The perforated stamps found with the Official and Army Official categories are not included. 

The "S G" Official overprinted stamps of 1936+ are not given a space.

Only one stamp with CV $10+ is required for the spaces.

There is the usual (for BB) one space for watermark different stamps.



1898 (-1911)*
9 or 17, 10 or 18, 11 or 19, 12 or 22, 13 or 23,
14 or 24, 20,21,15 or 26, 16 or 27,

29 or 36, 30 or 37, 31 or 38, 32 or 39, 33 or 40, 34 or 41, 35 or 42,


Next Page

Postage Due


Official Stamps


Air Post



A)Expensive stamps ($10 threshold):
1931 Scott C12 1 1/2p gray & brown ($10+)
B) (    ) around a number indicates a blank space choice.
C) * 1898-(1911): I include the second issue as well. That means there is the Wmk 71 vs Wmk 179 choice for a space.
D) *1921-36: Wmk 179 vs Wmk 214 choice for a space. Be aware that, in 1941, there was a fourteen stamp issue (bolded minor numbers) that was on thick smooth unsurfaced paper. Technically, because of BB date specifications, the '41 issue should not be put in: your decision though.
E) *1901- because of BB's date specifications, the 1927-30 Scott J9-J11 are not eligible.

1912-22 Scott MOA18 2m brown & green
On Second Large Camel Post Issue 1902-21
Perforated Army Official Stamps
"A S" = Army Service
Out of the Blue
The "Camel Post" stamps are iconic- who wouldn't want their mail delivered by camel? ;-)

Note: Maps, and pics of smiling lady, Nubian Pyramids, and Kitchener, and 1935 Imperial Airways map, and Gordon's painting appear to be in the public domain.

Comments appreciated!


  1. Interesting read as always. Started to wonder why Steiner is not 'complete' and dig a bit deeper...

    "The 1941 Issue with bolded minor numbers (Scott 36a-50a) on thick smooth unsurfaced paper (fourteen stamps) have no spaces."

    Nothing about this on my Scotts (2006 specialized, and 2010 general). Not listed in Michel either, but SG Commonwealth does note the difference.

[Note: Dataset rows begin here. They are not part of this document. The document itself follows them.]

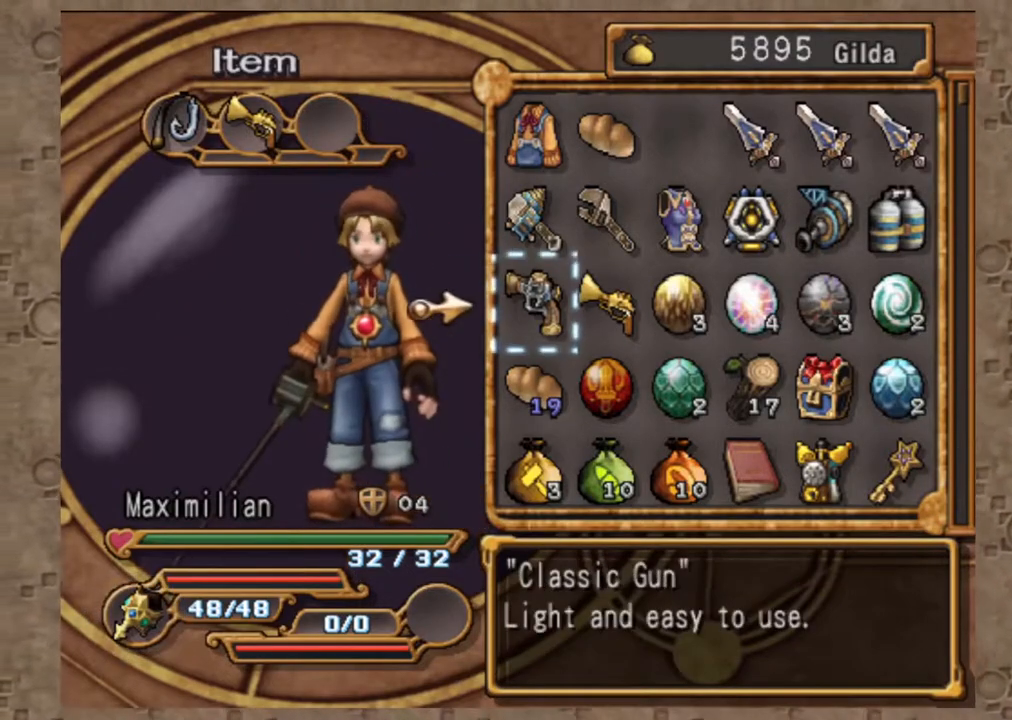
{"dt_ms": 500, "buttons": [], "left_stick": "center", "right_stick": "center", "events": []}
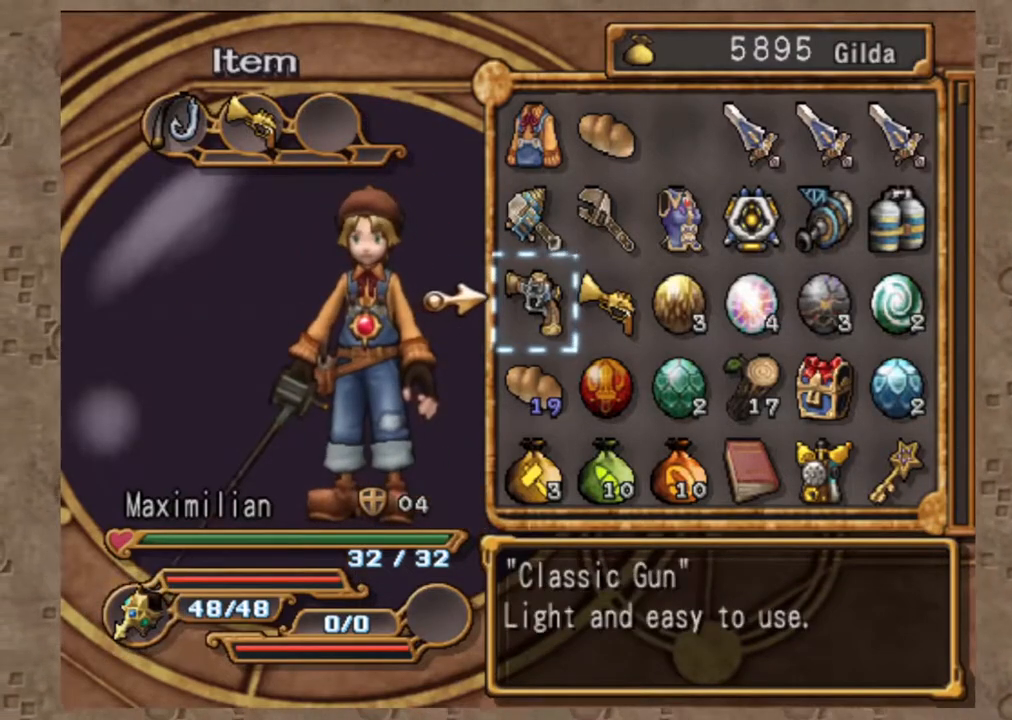
{"dt_ms": 500, "buttons": [], "left_stick": "center", "right_stick": "center", "events": []}
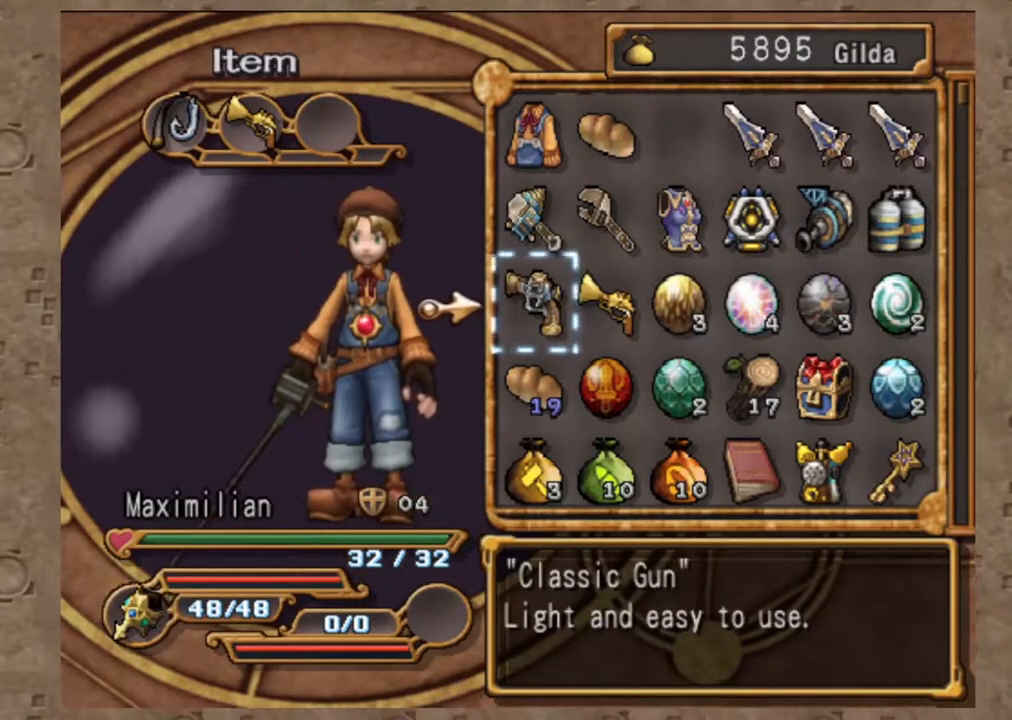
{"dt_ms": 500, "buttons": [], "left_stick": "center", "right_stick": "center", "events": [[83, "DPAD_LEFT", "down"], [200, "DPAD_LEFT", "up"]]}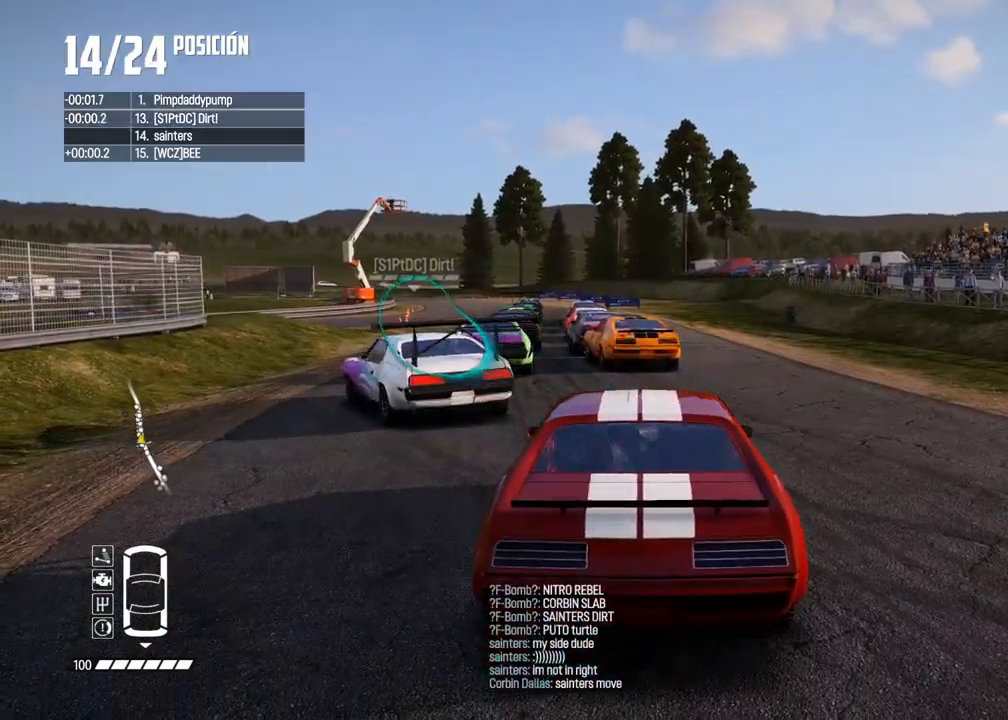
Gameplay with a controller (Xbox layout); each line is a JSON object with the inputs held at the frame after it. "events" lists button and stick changes between this image and that frame as [ms after this image, input, new state], when the widget could be followed in between.
{"buttons": [], "left_stick": "center", "right_stick": "center", "events": []}
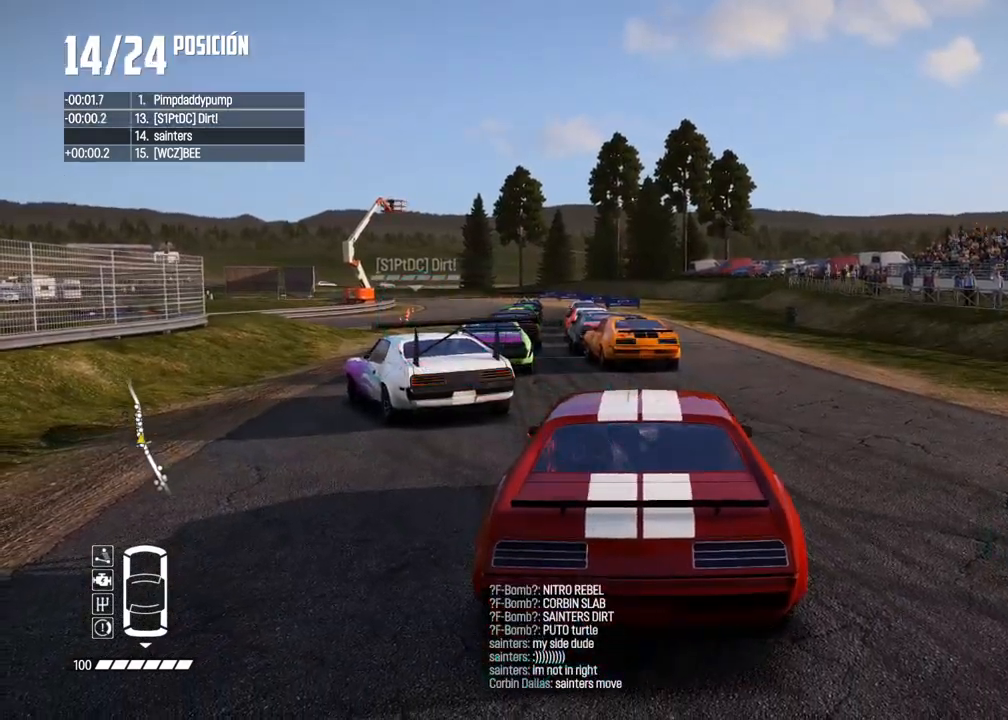
{"buttons": [], "left_stick": "center", "right_stick": "center", "events": []}
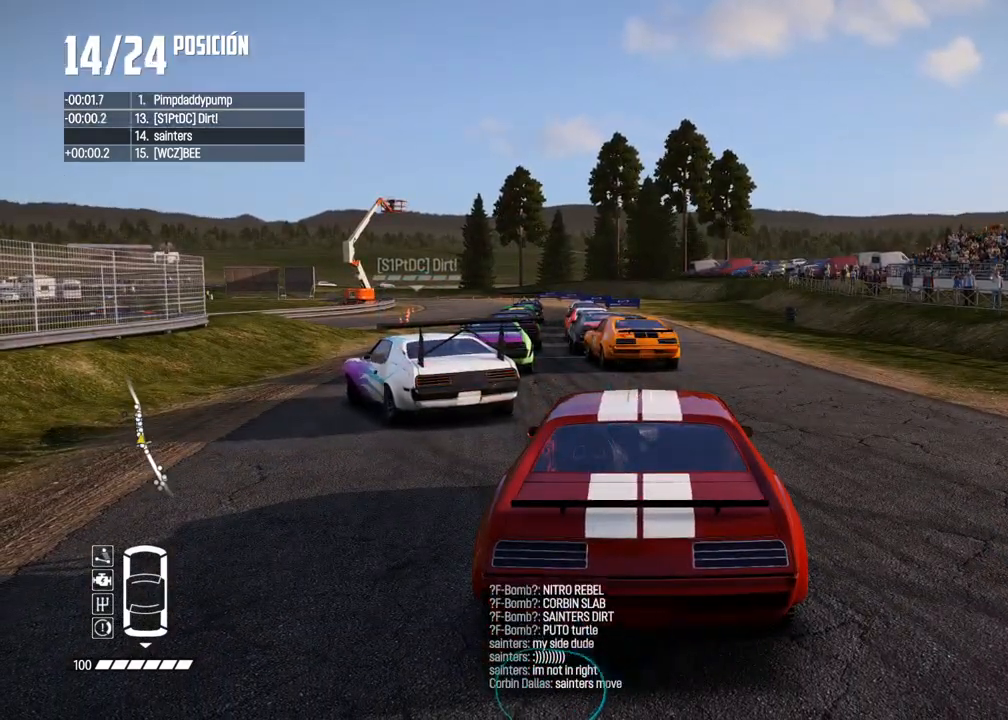
{"buttons": [], "left_stick": "center", "right_stick": "center", "events": [[150, "A", "down"], [317, "A", "up"]]}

So likely it was added to Scott after Steiner did those pages.

    Same story for MOA17-MOA27 (except this time Michel footnotes them).

    As always, wish there was a single catalog to master them all, LOL.


  2. Thanks Keijo- you always have something interesting to add. :-)

    My SG 1840-1970 is the go-to catalogue for me for anything commonwealth. Much more detailed. (Almost too generous with the major numbers with a color shade.)

    I have yet to obtain a Michel catalogue outside the German sphere.

  3. Actually re the iconic Camel Post pictorial, it was used as recently as 2003 (Scott #557) so while those at the top of the political fulcrum in Khartoum may have changed often over the past sixty years (Sudan celebrated 60th anniversary independence on Jan 1st 2016) some icons transcend politics.